From the pandemic to the global supply chain crisis, the events we have all experienced in the past two years have severely affected Italian companies, which, being traditional exporters, have suffered a major shortfall.
For a start, with the pandemics during 2020 alone the real turnover of Italian companies is estimated to have dropped by more than 8 percent.
To date, the main nodes limiting growth can be traced to the following points:
- Russia-Ukraine conflict
- Raw materials supply
- Conditions for obtaining EU funds
- Health emergency
- Central bank policies
Among these issues, the most impactful – and frightening – for European businesses is certainly the soaring energy prices. It is estimated that imposing a cap on gas prices could save Italian GDP from zero growth in 2023, if not negative in the drastic case of a total embargo to Russian imports.

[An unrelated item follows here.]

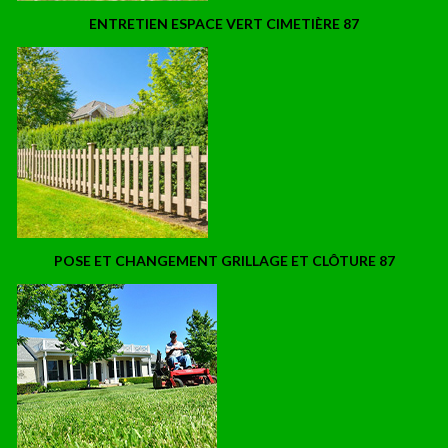
ENTRETIEN ESPACE VERT CIMETIÈRE 87
POSE ET CHANGEMENT GRILLAGE ET CLÔTURE 87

Energy bills in 2022 could increase by 110 billion, from the 87 billion paid on average in 2018 and 2019, highlighting that the manufacturing sector, being energy intensive, is bearing the biggest price increases.As Italy is the eurozone’ second largest manufacturing producer, the impact appears to be massive. The end of fiscal year is around the corner and statistics are due to be confirming such expectations.
Moreover, inflationary pressures together with turbulence in the international scenario, coupled with the ECB’s restrictive policy are further increasing the recessionary risk.
Cerved, and Confindustria estimate the growth rates of key Italian macroeconomic variables as follows.The delta assumes different evolutions of the six critical points mentioned above
|GDP||-9,10%||6,30%||1,20% – 2,70%||-0,50% – 1,60%|
|Actual consumptions||-10,60%||5,10%||1,20% – 2,60%||-0,80% – 1,20%|
|Actual investments||-9,20%||15,70%||1,50% – 3,70%||0,30% – 2,50%|
|Actual exports||-14,20%||12,40%||2,60% – 3,80%||1,40% – 3,40%|
|Actual imports||-12,70%||12,70%||4,40% – 5,70%||2,20% – 3,60%|
|Inflation rate||-0,10%||1,90%||8,10% – 6,40%||4,60% – 2,70%|
|Industrial production||-10,80%||9,40%||1,50% – 2,10%||-0,20% – 1,50%|
The automotive industry, after two years of extreme hardship that mainly manifested itself in assembly line shutdowns may soon suffer a new, resounding setback. This time because of the energy crisis. Fearing this is S&P Global Mobility according to which, in the worst-case scenario, there could be a contraction in car production of roughly 40 percent, or more than 4 million cars per year, until the end of 2023.
Through our experience in Sell-Plast, we have witnessed the automotive vertical firsthand, the industry in Italy is undergoing a great deal of change, and the infamous events that have unfolded since 2020 are rushing the transformation – which is not necessarily healthy, especially in the short period. In addition, rising interest rates are making investments increasingly difficult, so we are convinced that hard times lie ahead. Unfortunately, many businesses are alone in the face of these difficulties, and while we wait for the storm to pass, we will need to bite the bullet, but as de Gaulle once said, “Character is the virtue of hard times.”